Por ora, não está claro se a participação de Lula na campanha de Boulos envolverá a aparição em propagandas e atos públicos ou se ficará restrita aos bastidores.

O assunto é tratado com cautela no PSOL porque pode tanto beneficiar o postulante quanto dar munição à campanha rival, que estabeleceu a estratégia de associar Boulos aos problemas do PT e pintá-lo como um radical que terceirizará a gestão para a legenda aliada caso se eleja.

A decisão sobre um apoio de França deve sair nesta terça-feira, depois de uma reunião com dirigentes dos partidos que compuseram sua coligação (PDT, Solidariedade, PMN e Avante).

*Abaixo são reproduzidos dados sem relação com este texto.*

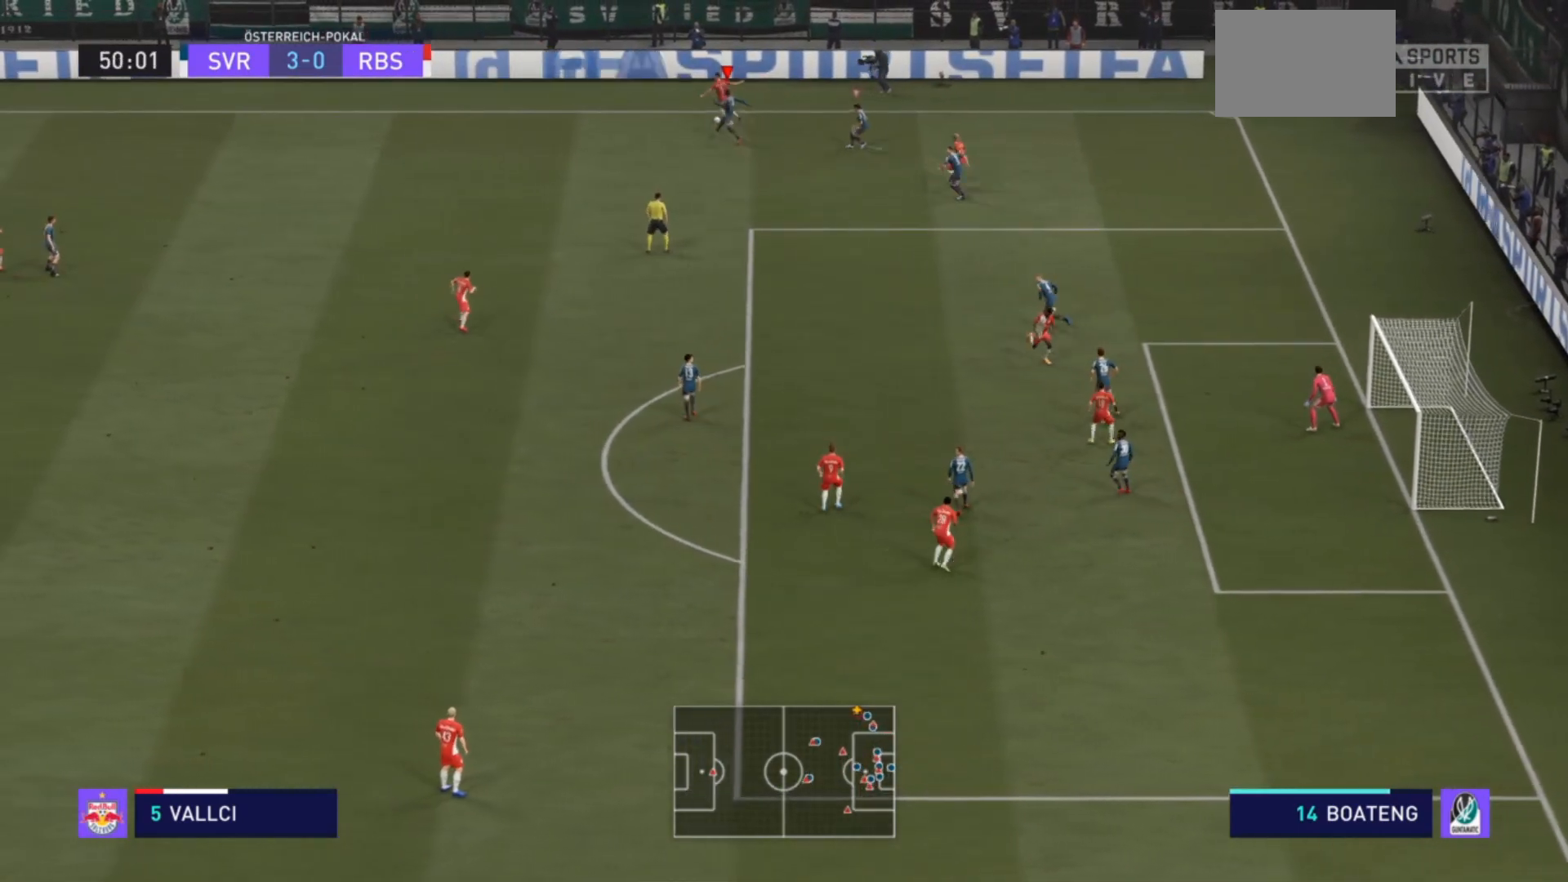
{"buttons": ["L2", "R2"], "left_stick": "left", "right_stick": "center", "events": [[300, "R2", "up"], [367, "R2", "down"], [400, "left_stick", "left"], [500, "L2", "down"]]}
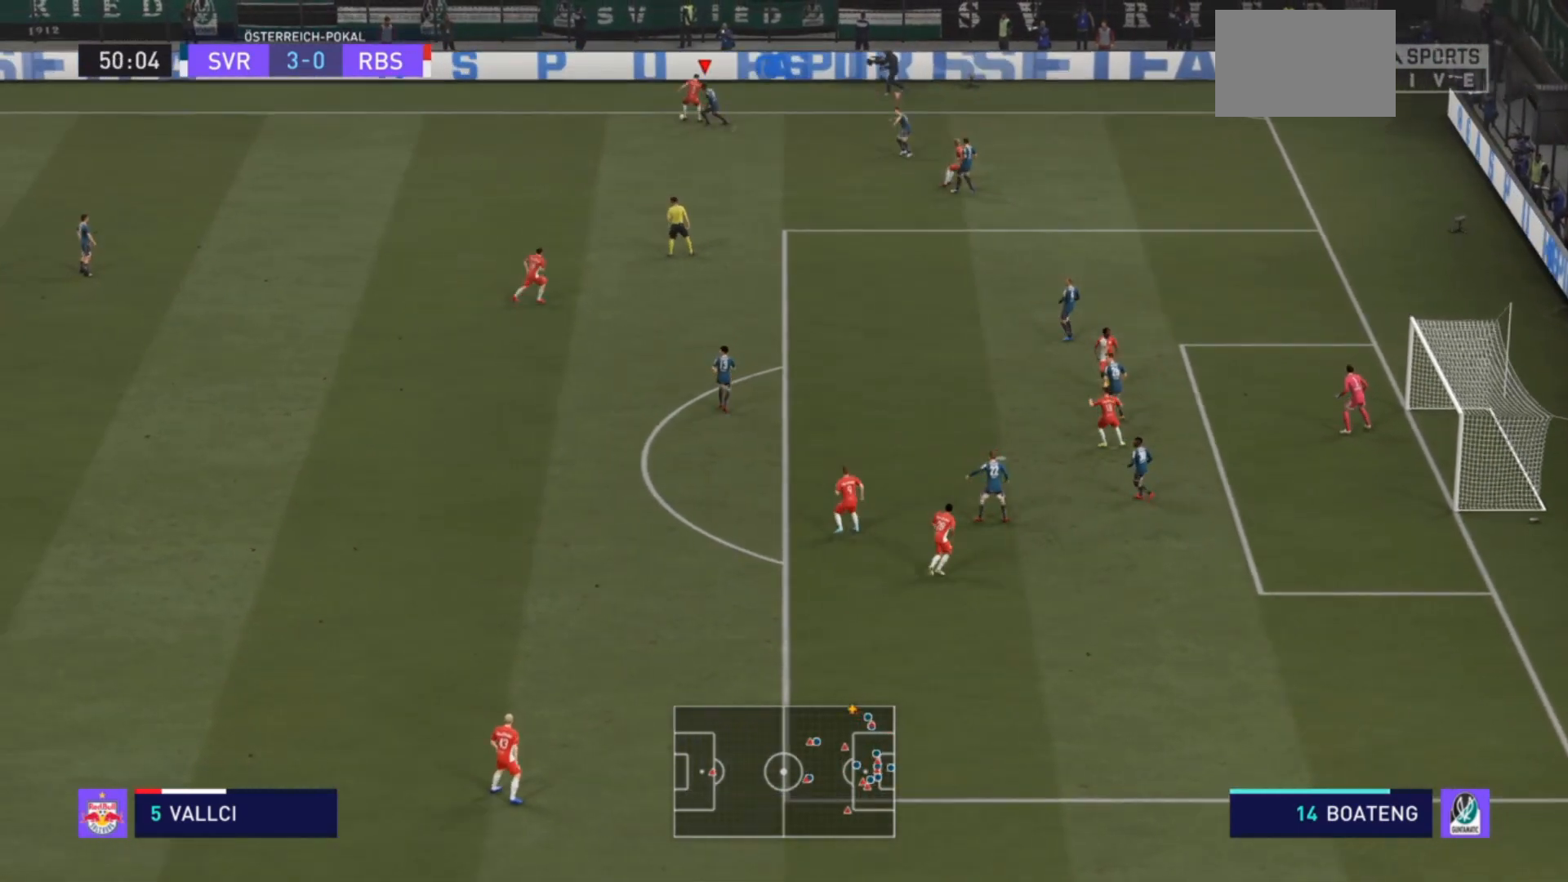
{"buttons": ["L2", "R2"], "left_stick": "left", "right_stick": "center", "events": []}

Auxiliares do ex-governador dão como praticamente nula a chance de ele declarar apoio a Covas, depois de ter baseado sua campanha na marca anti-Doria e criticado a gestão do tucano.

As outras duas opções (apoio a Boulos ou neutralidade) são analisadas, mas França quer tentar obter no encontro desta terça uma decisão de consenso. Não está descartada uma solução de meio-termo, em que o ele orientaria seus apoiadores a dar um voto anti-PSDB, sem se associar claramente a Boulos.

Entre os representantes do PDT, a possibilidade que conta com mais apoio é a de adesão total ao projeto do PSOL. Candidatos a vereador da legenda derrotados no domingo já fazem campanha em prol do candidato nas redes sociais.

Boulos tem dito que buscará diálogo com todas as legendas do campo democrático e progressista que queiram se comprometer com uma agenda de justiça social, valorização da periferia e garantia de direitos para os mais pobres, três de suas bandeiras na disputa municipal.

Os candidatos do PSOL e do PSB tiveram rusgas ao longo da campanha, mas assessores dizem que os conflitos se deram no âmbito de falas acaloradas em debates e que eventuais mágoas são superáveis.

Para o segundo colocado, a migração de parte da base conquistada por França seria um empurrão de peso, porque poderia somar eleitores da periferia, mais velhos e com um pensamento mais ao centro.

Boulos recebeu, nesta segunda, até o que foi lido como sinalização da deputada estadual Janaina Paschoal (PSL), que apoiou Matarazzo no primeiro turno. A parlamentar de direita questionou Boulos, pelo Twitter, se ele se comprometia a governar os quatro anos de mandato.

"Sim, Janaina", ele respondeu. "Não sou da turma do PSDB, que usa São Paulo como trampolim para projetos pessoais. Governar a cidade em que eu nasci e vivo será a maior honra da minha vida. Sendo eleito, governarei os 4 anos."

A deputada, então, convidou o candidato para um diálogo ou até uma live para entender suas propostas. Questionada pela Folha, Janaina afirmou que "não descarta nada" em relação a apoiar algum postulante.

"Só quero mesmo detalhar as propostas. É preciso explicar como os projetos serão implementados. Não acho que o meu papel seja apoiar A ou B, mas ajudar a discutir propostas para a cidade", disse ela.